Monday 7 April 2014



Dry Bones Live Through the Spirit
April 6, 2014/ Lent 5, Year A

There is a catchy song I couldn’t get out of my head after we talked about our Old Testament reading from Ezekiel at Bible study this week. Turns out “Dem Dry Bones” is a spiritual written by James Weldon Johnson, an African American born in 1871.

Sadly, the song has lived on mostly as a children’s song not a spiritual. It has been renamed “The Skeleton Song” by many sites on my internet search.

That is ironic considering that the Book of Ezekiel and its apocalyptic and alarming visions were so vivid and in need of explanation that Jewish children at that time were not allowed to read the book without adult supervision.

Rather than a funny story about skeletons, the real life situation, which inspired the Prophets vision came from Israel defeated, and in exile in Babylon, not knowing if the people would ever return home.

Jerusalem fell and the great temple was destroyed in 586 BCE. So Ezekiel wrote at a time of catastrophe, a time where people were losing their faith in God, indeed in everything.

And so Ezekiel has this vision that he is set down in the midst of a valley of dry bones. God asks him the question: “Can these bones live?”

Bones were important in Hebrew thought. The root meaning of bones, is powerful, which means the frequent references in this passage would stress the stability and firmness represented by the bones. And if the bones were strong so was faith.

That’s why the image of a field with very dry and unburied bones would indicate a spiritual calamity for Israel. Usually the bones would have been carefully buried.

Can these bones live: it is a question which humanity has often faced throughout history whenever there is catastrophe: when the Black Death swept through Europe in the middle ages, taking a quarter of the population, when The United States was plunged into a civil war with millions of casualties, when Jews were herded into concentration camps by the Nazis, when the atomic bomb was dropped on Hiroshima and Nagasaki, when apartheid enslaved and brutalized black people in South Africa…the list could go on.

And the answer is the same each time, only God knows. Only through God can the dry bones of catastrophe turn into bones, which are living, with sinew, flesh and skin.

To look at this passage symbolically, we all face times when we feel like “dry bones” without life, without spirit. But like Ezekiel we need to say to our dry bones---hear the word of the Lord.

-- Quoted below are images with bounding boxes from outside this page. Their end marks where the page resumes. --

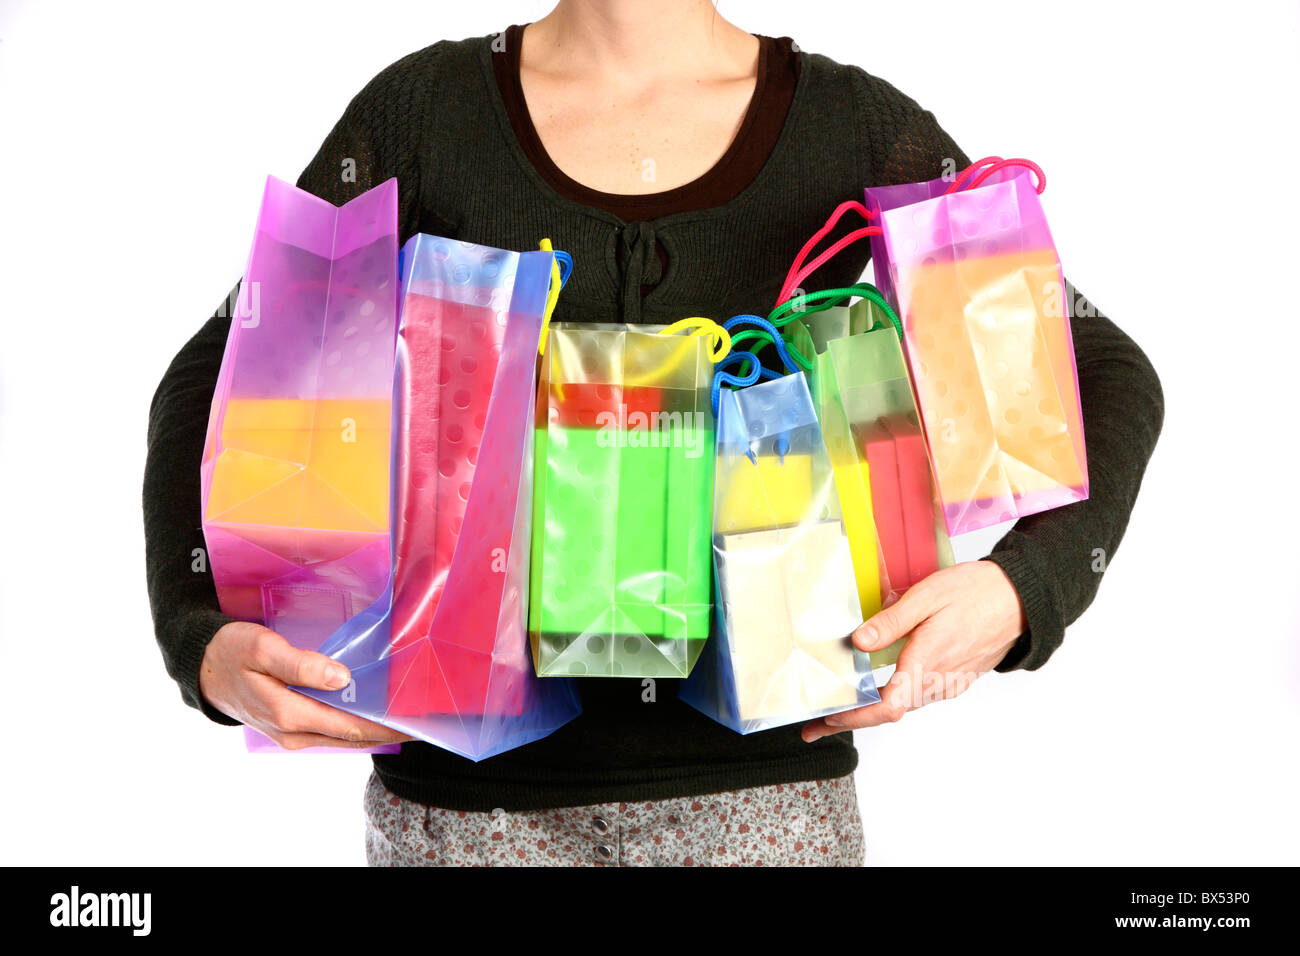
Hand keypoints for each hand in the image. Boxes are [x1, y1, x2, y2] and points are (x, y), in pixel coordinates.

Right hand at [199, 621, 412, 749]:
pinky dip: (355, 726)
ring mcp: (292, 735)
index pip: (351, 727)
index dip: (386, 727)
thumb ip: (301, 665)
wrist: (201, 668)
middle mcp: (294, 733)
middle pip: (353, 737)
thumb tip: (340, 678)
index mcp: (289, 714)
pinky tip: (374, 713)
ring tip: (408, 718)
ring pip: (343, 737)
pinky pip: (331, 731)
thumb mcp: (263, 648)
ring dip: (375, 730)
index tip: (417, 721)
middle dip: (389, 731)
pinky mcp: (291, 728)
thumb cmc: (232, 651)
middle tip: (426, 720)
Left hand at [802, 560, 1026, 742]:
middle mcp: (940, 680)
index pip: (886, 706)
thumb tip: (858, 642)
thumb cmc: (976, 592)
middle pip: (890, 712)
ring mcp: (950, 682)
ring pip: (905, 705)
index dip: (854, 718)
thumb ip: (891, 621)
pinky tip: (876, 690)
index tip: (827, 721)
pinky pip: (920, 695)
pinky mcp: (956, 678)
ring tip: (839, 709)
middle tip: (817, 726)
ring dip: (871, 711)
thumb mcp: (927, 596)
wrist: (1021, 597)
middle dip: (851, 720)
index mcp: (928, 661)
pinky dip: (893, 699)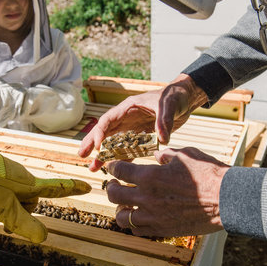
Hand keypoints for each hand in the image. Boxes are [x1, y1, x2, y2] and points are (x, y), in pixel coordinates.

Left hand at [0, 144, 90, 242]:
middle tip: (0, 218)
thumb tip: (43, 237)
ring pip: (6, 204)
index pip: (56, 188)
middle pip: (26, 205)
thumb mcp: (6, 208)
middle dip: (13, 214)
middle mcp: (18, 181)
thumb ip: (25, 224)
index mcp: (29, 184)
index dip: (71, 189)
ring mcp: (3, 180)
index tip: (86, 186)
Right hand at [78, 74, 207, 170]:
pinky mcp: (140, 137)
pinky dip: (120, 158)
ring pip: (113, 142)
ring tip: (92, 168)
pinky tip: (113, 169)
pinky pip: (127, 149)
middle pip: (104, 132)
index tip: (98, 147)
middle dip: (91, 144)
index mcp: (128, 107)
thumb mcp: (169, 105)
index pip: (108, 120)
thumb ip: (164, 120)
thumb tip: (163, 139)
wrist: (185, 98)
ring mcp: (132, 128)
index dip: (100, 133)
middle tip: (81, 156)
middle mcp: (126, 118)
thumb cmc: (175, 96)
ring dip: (103, 155)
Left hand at [105, 147, 228, 236]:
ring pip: (122, 217)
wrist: (227, 199)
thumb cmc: (209, 174)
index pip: (120, 171)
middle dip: (110, 188)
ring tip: (124, 205)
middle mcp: (147, 197)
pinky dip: (134, 225)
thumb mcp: (187, 156)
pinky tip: (138, 219)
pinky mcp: (162, 230)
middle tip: (112, 185)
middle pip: (114, 195)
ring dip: (120, 210)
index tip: (113, 166)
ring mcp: (153, 216)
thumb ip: (167, 155)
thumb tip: (158, 155)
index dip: (113, 167)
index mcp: (151, 176)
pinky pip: (138, 231)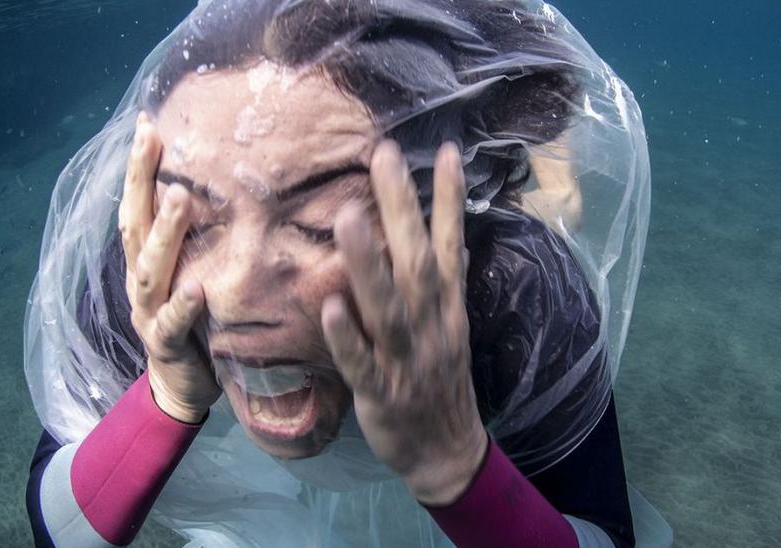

What happens when Ezekiel prophesies to the bones---God promises to put flesh on the bones, bring them back to life.

Then there is a rattling sound and God breaths life into the bones.

The bones are the whole house of Israel. A whole people have been revived and God promises them new life and a return to their homes.

It is powerful vision, but God doesn’t act without Ezekiel’s participation.

And so when we encounter our own “dry bones” we need not only to pray for God’s intervention, but prepare to respond creatively, rather than passively and become agents of our own renewal.

The spirit, which blows in this passage from Ezekiel and makes the bones live, has echoes of the spirit of the creation stories in Genesis, and of the outpouring of the Holy Spirit on the Disciples at Pentecost.

Having this Ezekiel passage read today is a good preparation for the story of Lazarus in John’s Gospel, which is rich in symbolism and in themes.

Just as God breathes new life into the valley the dry bones, Jesus offers the sixth sign of John’s Gospel---the resuscitation of Lazarus, four days in the tomb.

It is the sign, the miracle, that ultimately leads to the Cross in John’s Gospel. The message is clear Jesus is not only a healer and teacher, he has the power of life and death.

The raising of Lazarus foreshadows the Crucifixion of Jesus, but the raising is not the same as the empty tomb, and the resurrection we celebrate Easter morning.

Jesus is not only reviving a friend, he is showing that as God’s incarnate son, he has the power over death, and that death is not the end….that teaching will be reinforced by his Resurrection.

Jesus says to those who witnessed Lazarus rising: “Unbind him and let him go.”

That message can be for us to. To unbind ourselves, and allow God to work in us in birth, in life, in death, in resurrection.